The curate and the barber, friends of Don Quixote, inspect his library. His housekeeper and his niece propose even more drastic measures than the priest does, who thinks that some of the books might be pardoned and spared the bonfire that is already prepared in the courtyard, and the barber is still more lenient. (This is a wonderful scene to be read aloud.) Cervantes’s own Galatea is mentioned among the titles that the two men pore over before consigning them to the flames or putting them aside for preservation. The likes and dislikes of the curate are not very clear; but it is evident that he prefers prose and verse to be polished. There is something curiously Shakespearean in the dialogue here in chapter 6. The literary allusions were no doubt much funnier and more subtle than they seem to us now.
“‘And this,’ said the barber, taking up yet another, ‘is The Mirror of Chivalry.’
“‘Ah, your Grace, I know you,’ said the curate. ‘Here we have Sir Rinaldo of Montalbán with his friends and companions, bigger thieves than Cacus, all of them, and the Twelve Peers along with the veracious historian Turpin. To tell you the truth, I am inclined to sentence them to no more than perpetual banishment, seeing that they have about them something of the inventiveness of Matteo Boiardo, and it was out of them, also, that the Christian poet Ludovico Ariosto wove his tapestry—and by the way, if I find him here speaking any language other than his own, I will show him no respect, but if I meet with him in his own tongue, I will place him upon my head’ [as a token of respect].
“‘Yes,’ said the barber, ‘I have him at home in Italian, but I can’t understand him.’
“‘It is just as well that you cannot,’ said the curate. ‘And for this reason we might pardon the Captain if he had not brought him to Spain and made him over into a Castilian, depriving him thereby of much of his native strength, as happens with all those who would render books of verse into another language; for however much care they may take, and however much cleverness they may display, they can never equal the original. I say, in short, that this work, and all those on French themes ought to be thrown into, or deposited in, some dry well until we make up our minds just what should be done with them . . .” These are charming remarks on translation, generally.
CHAPTER 7.

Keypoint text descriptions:
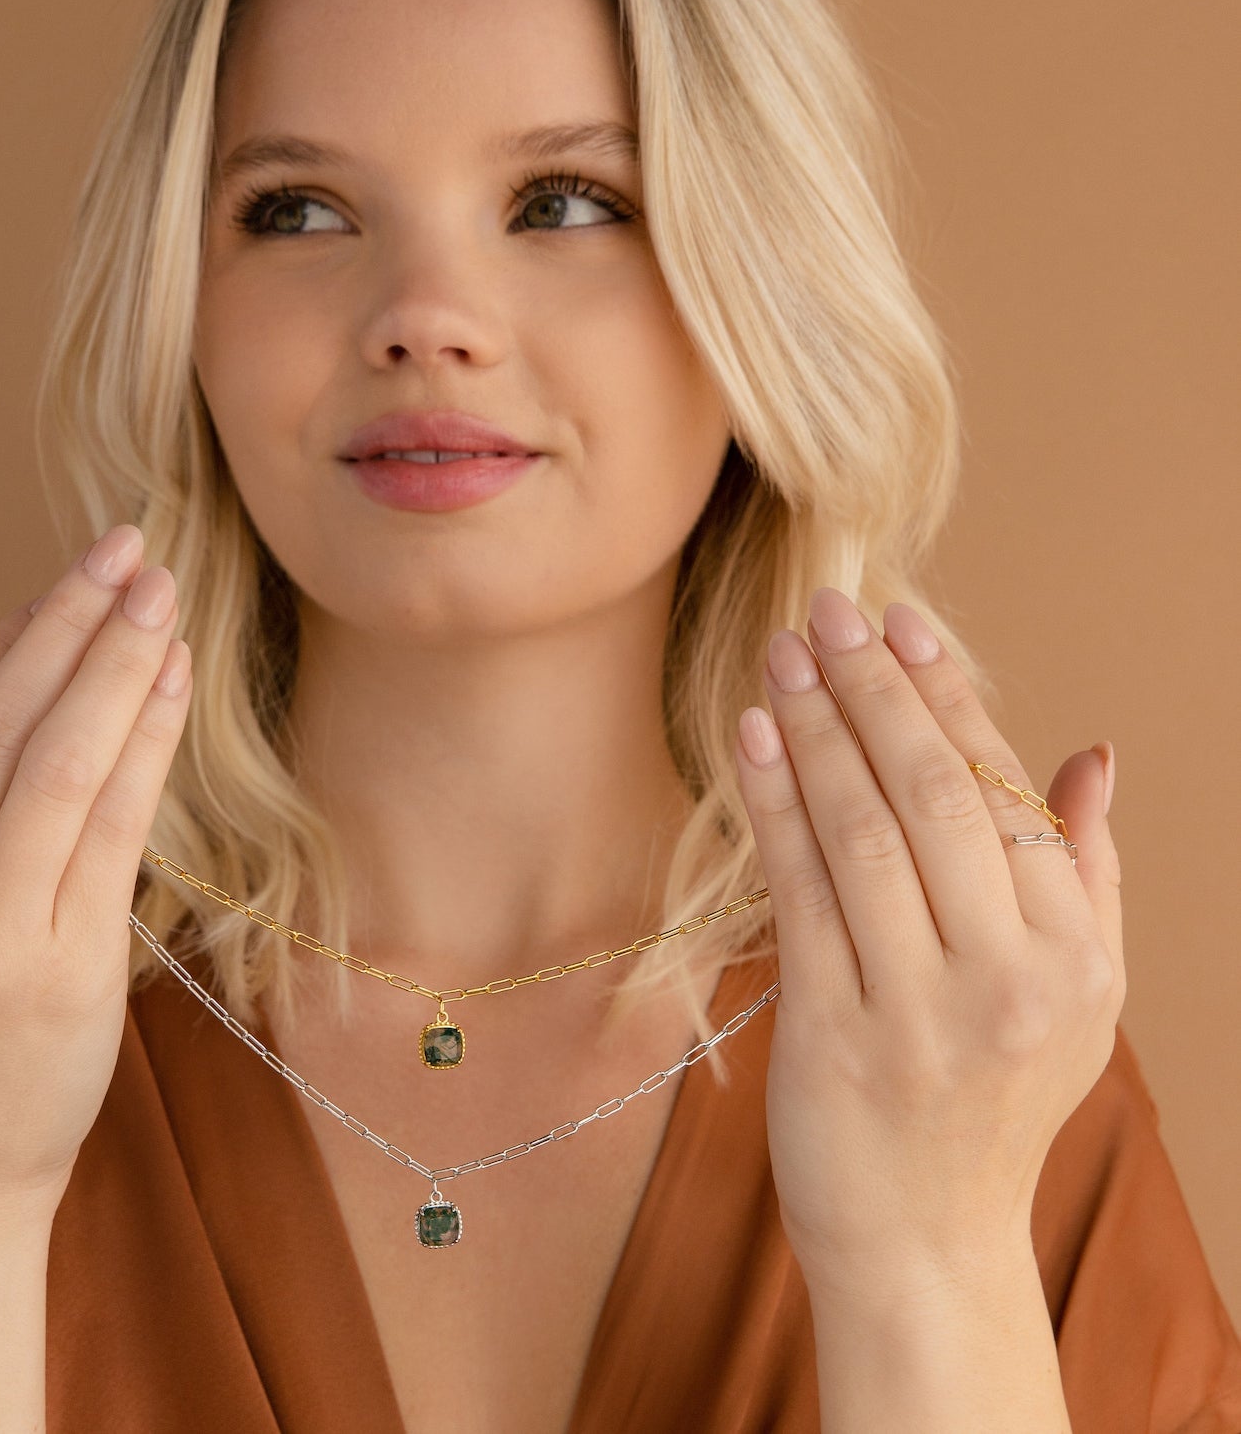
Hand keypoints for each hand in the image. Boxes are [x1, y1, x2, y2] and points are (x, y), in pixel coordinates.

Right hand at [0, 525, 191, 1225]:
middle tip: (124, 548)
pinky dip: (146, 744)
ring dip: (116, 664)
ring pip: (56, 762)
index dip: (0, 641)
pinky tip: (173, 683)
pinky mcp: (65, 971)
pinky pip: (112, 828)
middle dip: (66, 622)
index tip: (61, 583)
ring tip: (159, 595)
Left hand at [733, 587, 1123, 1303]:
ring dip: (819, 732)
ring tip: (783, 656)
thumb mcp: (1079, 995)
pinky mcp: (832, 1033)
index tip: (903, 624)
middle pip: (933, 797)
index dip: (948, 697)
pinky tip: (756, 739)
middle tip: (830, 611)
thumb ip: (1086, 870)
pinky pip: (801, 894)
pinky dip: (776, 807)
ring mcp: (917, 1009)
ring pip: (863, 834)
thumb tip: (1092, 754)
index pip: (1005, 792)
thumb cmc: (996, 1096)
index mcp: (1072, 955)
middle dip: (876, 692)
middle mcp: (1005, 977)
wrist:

• What you have to do
Please transcribe the passage about Don Quixote's library, starting with "The curate and" and going on through "seem to us now.". Work only from the passage about Don Quixote's library.

• Solution for this problem
The curate and the barber, friends of Don Quixote, inspect his library. His housekeeper and his niece propose even more drastic measures than the priest does, who thinks that some of the books might be pardoned and spared the bonfire that is already prepared in the courtyard, and the barber is still more lenient. (This is a wonderful scene to be read aloud.) Cervantes’s own Galatea is mentioned among the titles that the two men pore over before consigning them to the flames or putting them aside for preservation. The likes and dislikes of the curate are not very clear; but it is evident that he prefers prose and verse to be polished. There is something curiously Shakespearean in the dialogue here in chapter 6. The literary allusions were no doubt much funnier and more subtle than they seem to us now.